//La Disparition des lucioles prend l’affiche

La Disparition des lucioles prend l’affiche

Sébastien Pilote est le réalisateur derrière La disparition des lucioles. Ce nouveau film québécois, qui a pris l’affiche le 21 septembre dernier partout au Québec, a été complètement tourné au Saguenay. Ce n’est pas tous les jours que nous avons la chance de voir notre région briller sur le grand écran.  

Par Ève-Marie Fortier

Karelle Tremblay entre deux prises lors du tournage de La Disparition des lucioles en juin 2017. Photo: Jessica Lavoie / CEUC

La disparition des lucioles de Sébastien Pilote est une comédie dramatique qui donne une certaine leçon de naïveté. L’histoire raconte les dernières semaines du secondaire de Léo, une jeune fille de 17 ans. Léo, interprétée par Karelle Tremblay, vit sur le bord d’une baie qu’elle caractérise à la fois comme un cul-de-sac et une ouverture sur le monde. L’actrice raconte qu’elle se reconnait un peu à travers son personnage, mais que contrairement à Léonie, elle a grandi en ville, où tout est toujours accessible, alors que ce n’est pas le cas en région. Elle a trouvé intéressant de pouvoir expérimenter le mode de vie d’une ville plus éloignée.  

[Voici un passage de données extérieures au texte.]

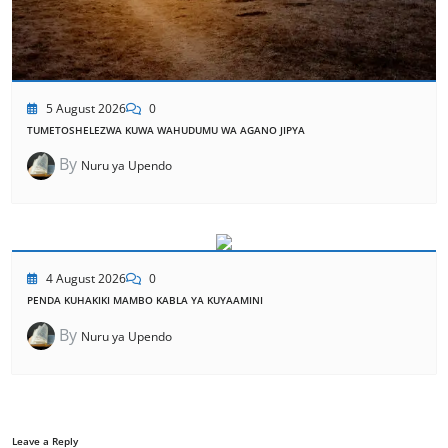
5 August 2026
0
TUMETOSHELEZWA KUWA WAHUDUMU WA AGANO JIPYA
By
Nuru ya Upendo
4 August 2026
0
PENDA KUHAKIKI MAMBO KABLA YA KUYAAMINI
By
Nuru ya Upendo
Leave a Reply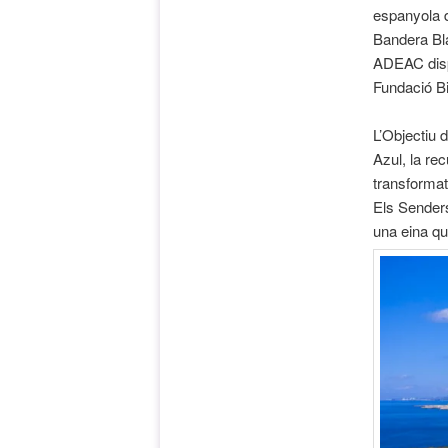
espanyola 
Bandera Bl
ADEAC disp
Fundació Bio
L’Objectiu 
Azul, la rec
transformat
Els Senders
una eina qu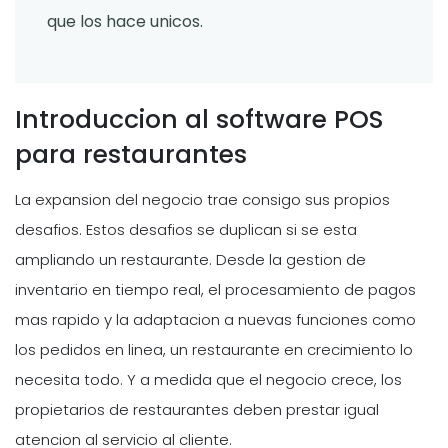
que los hace unicos.
Introduccion al software POS
para restaurantes
La expansion del negocio trae consigo sus propios
desafios. Estos desafios se duplican si se esta
ampliando un restaurante. Desde la gestion de
inventario en tiempo real, el procesamiento de pagos
mas rapido y la adaptacion a nuevas funciones como
los pedidos en linea, un restaurante en crecimiento lo
necesita todo. Y a medida que el negocio crece, los
propietarios de restaurantes deben prestar igual
atencion al servicio al cliente.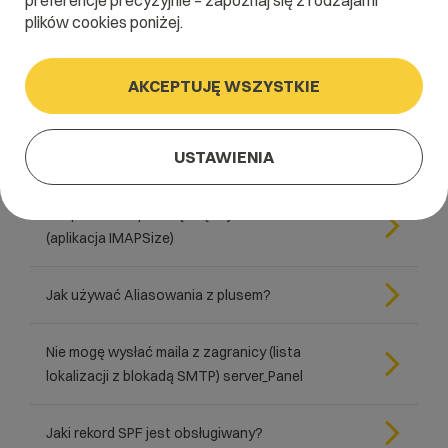
preferencje precyzyjnie – zapoznaj się z rodzajami
Jak uwierzytelnić domenę do wysyłki w
plików cookies poniżej.
MailerLite?
AKCEPTUJĘ WSZYSTKIE
Limit pojemności kont pocztowych dla domeny
USTAWIENIA
Jak zablokować konto email?
Jak przenieść pocztę między serwerami?
(aplikacja IMAPSize)
Jak używać Aliasowania z plusem?
Nie mogę wysłać maila z zagranicy (lista
lokalizacji z blokadą SMTP) server_Panel
Jaki rekord SPF jest obsługiwany?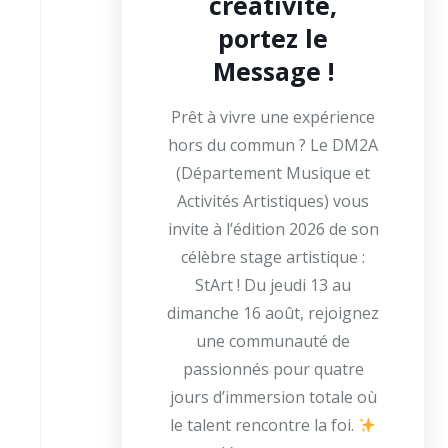
créativité,
portez le
Message !
Prêt à vivre une expérience
hors du commun ? Le DM2A
(Département Musique et
Activités Artistiques) vous
invite à l’édition 2026 de son
célèbre stage artistique :
StArt ! Du jeudi 13 au
dimanche 16 août, rejoignez
une communauté de
passionnés pour quatre
jours d’immersion totale où
le talent rencontre la foi.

Le personnage de Léonie pourrait être décrit comme quelqu’un de cynique et frustrée à l’intérieur d’elle-même. Elle ressentira un certain réconfort, lorsqu’elle rencontrera Steve, un guitariste plus âgé. Celui-ci est interprété par Pierre-Luc Brillant, qui a lui aussi aimé son expérience de tournage au Saguenay. Il affirme que, lorsqu’elle quitte Montréal pour se déplacer en région, l’équipe de tournage devient « familiale, [un lieu] où tout le monde est obligé de se serrer les coudes ».  

L’œuvre de Pilote a également été diffusée dans de gros festivals internationaux. Même si le langage cinématographique reste le même peu importe le pays, le réalisateur affirme que le film n’est pas reçu de la même façon au Québec qu’ailleurs. Même dans les plus gros festivals, comme celui de Toronto, « [sa] tête était ici ». Il était impatient de présenter son film aux gens qui en comprennent les références culturelles et de voir comment les gens d’ici allaient le recevoir.  

Selon le réalisateur, lors de la première à Chicoutimi, le public a beaucoup réagi pendant les remerciements. Pilote dit qu’il n’avait jamais vu autant de réactions lors d’un générique. C’était toutefois très compréhensible, puisque plusieurs personnes dans la salle avaient participé d’une façon ou d’une autre au tournage du film. Ils étaient très fiers, par exemple, de voir le nom de leur commerce à l’écran.  

Photo: Films Séville

Sébastien Pilote qualifie son cinéma de « machine à ambiguïtés ». Il est donc possible qu’il y ait autant d’interprétations différentes de La disparition des lucioles qu’il y a de spectateurs dans la salle. Selon lui, même notre propre compréhension du film peut changer lors d’un deuxième visionnement. Karelle Tremblay et Pierre-Luc Brillant confirment qu’ils font de nouveaux liens à chaque fois qu’ils assistent aux représentations dans les festivals. L’acteur qui interprète Steve dit que « c’est un bon signe, puisque ça veut dire que le film a plusieurs couches à découvrir ».  

Pilote, originaire de St-Ambroise, est présentement à la recherche de Maria, la protagoniste de son prochain film, qui sera une adaptation du livre Marie Chapdelaine de Louis Hémon. Son équipe a commencé ses recherches du côté des actrices professionnelles, ainsi que parmi celles qui sont dans les écoles de théâtre, mais un appel à tous assurera à Pilote de trouver la parfaite Maria pour son film.